Figure 4 shows the z-values (obtained by comparing CMRgl values between NC and MCI) of all the signals claimed by each procedure. Figure 5 summarizes the number of voxels that are claimed as signals by each procedure. We can see that PLIS finds the largest number of signals and covers 91.5%, 97.2% and 99.9% of signals detected by CLfdr, q-value and BH, respectively. It is interesting to see that the PLIS procedure finds more than 17 times signals as BH, twice as many signals as q-value, and about 20% more signals than the CLfdr procedure.

Figure 4.

Z-values of the signals found by each procedure for the comparison between NC and MCI.

Figure 5.

Venn diagram for the number of signals found by each procedure for the comparison between NC and MCI. Number of signals discovered by each procedure: BH=8,541, q-value=71,031, CLfdr=122,899, and PLIS=146,867.

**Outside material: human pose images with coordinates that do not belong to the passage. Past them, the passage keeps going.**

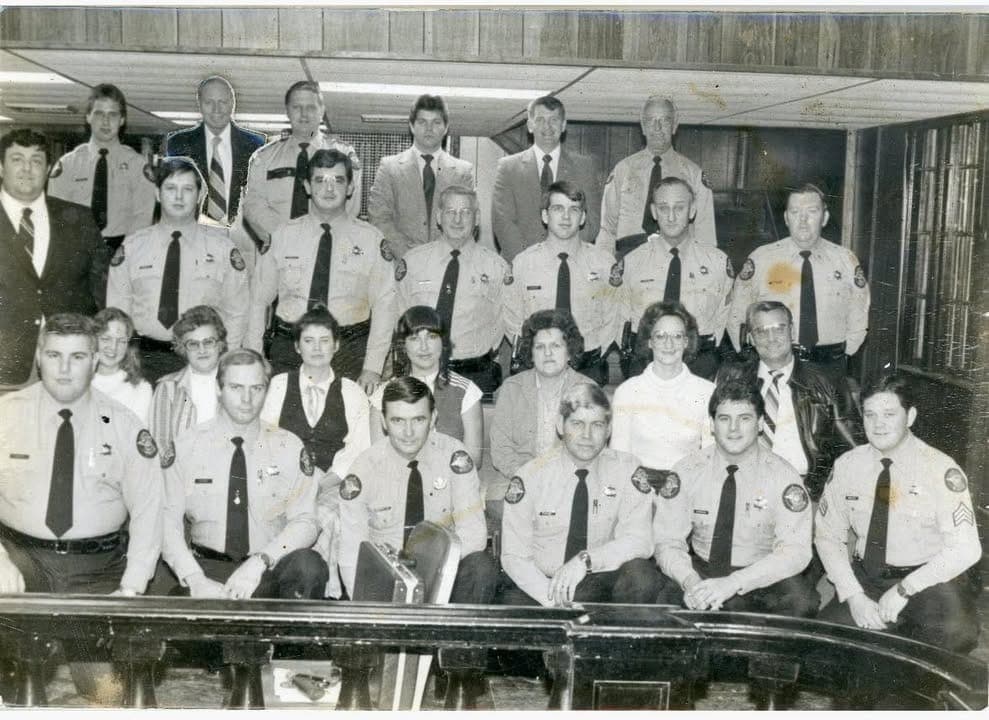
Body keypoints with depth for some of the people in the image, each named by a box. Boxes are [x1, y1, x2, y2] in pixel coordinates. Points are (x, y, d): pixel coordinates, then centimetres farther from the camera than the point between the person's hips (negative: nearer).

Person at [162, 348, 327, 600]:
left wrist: (259, 563, -21)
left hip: (271, 570, 1)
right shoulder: (186, 446, 2)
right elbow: (167, 520, -2)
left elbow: (303, 522, -4)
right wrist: (194, 579, -16)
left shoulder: (289, 447, 2)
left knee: (308, 565, -30)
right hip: (209, 567, -1)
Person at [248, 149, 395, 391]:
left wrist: (372, 368, -11)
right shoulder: (282, 236, 7)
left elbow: (384, 306, -2)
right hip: (288, 350, 1)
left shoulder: (371, 239, 2)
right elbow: (259, 300, 8)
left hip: (350, 353, -1)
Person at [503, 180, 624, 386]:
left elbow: (612, 321, 9)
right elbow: (513, 322, 8)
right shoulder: (522, 263, 3)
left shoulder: (604, 262, 3)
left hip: (588, 369, 0)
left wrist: (593, 356, -3)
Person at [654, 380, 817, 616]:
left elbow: (795, 551, -18)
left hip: (763, 579, 0)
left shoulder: (781, 475, -9)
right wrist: (690, 581, -30)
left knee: (801, 601, -31)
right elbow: (667, 542, -7)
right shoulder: (687, 472, -4)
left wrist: (733, 583, -32)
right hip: (701, 569, 0)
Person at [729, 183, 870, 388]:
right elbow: (737, 316, 5)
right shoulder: (761, 258, 1)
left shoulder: (846, 260, 6)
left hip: (829, 370, 1)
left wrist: (843, 354, 4)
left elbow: (858, 319, 14)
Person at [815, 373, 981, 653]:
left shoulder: (940, 469, -11)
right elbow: (827, 536, 3)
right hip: (866, 579, 3)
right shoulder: (847, 465, 1)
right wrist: (854, 596, -10)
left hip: (929, 581, -2)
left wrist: (904, 590, -19)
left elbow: (966, 549, -16)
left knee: (954, 635, -31)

Detailed interpretations of the scientific findings are provided in Web Appendix E.

6. Concluding Remarks

In this article, we consider LIS-based FDR procedures based on HMRF for 3D neuroimage data, where HMRF provides a natural way of modeling spatial correlations. The procedures aim to minimize the FNR while FDR is controlled at a prespecified level. We find brain regions are spatially heterogeneous, hence model each region separately by a single HMRF, and implement the PLIS procedure to minimize the global FNR. We propose a GEM algorithm based on the penalized likelihood to obtain the HMRF parameter estimates, which overcomes the unboundedness of the original likelihood function. Numerical analysis shows the superiority of the HMRF-LIS-based procedures over commonly used FDR procedures, illustrating the value of HMRF-LIS-based FDR procedures for spatially correlated image data. The asymptotic properties of the PMLE of HMRF and the data-driven HMRF-LIS- based procedures are of interest for future research.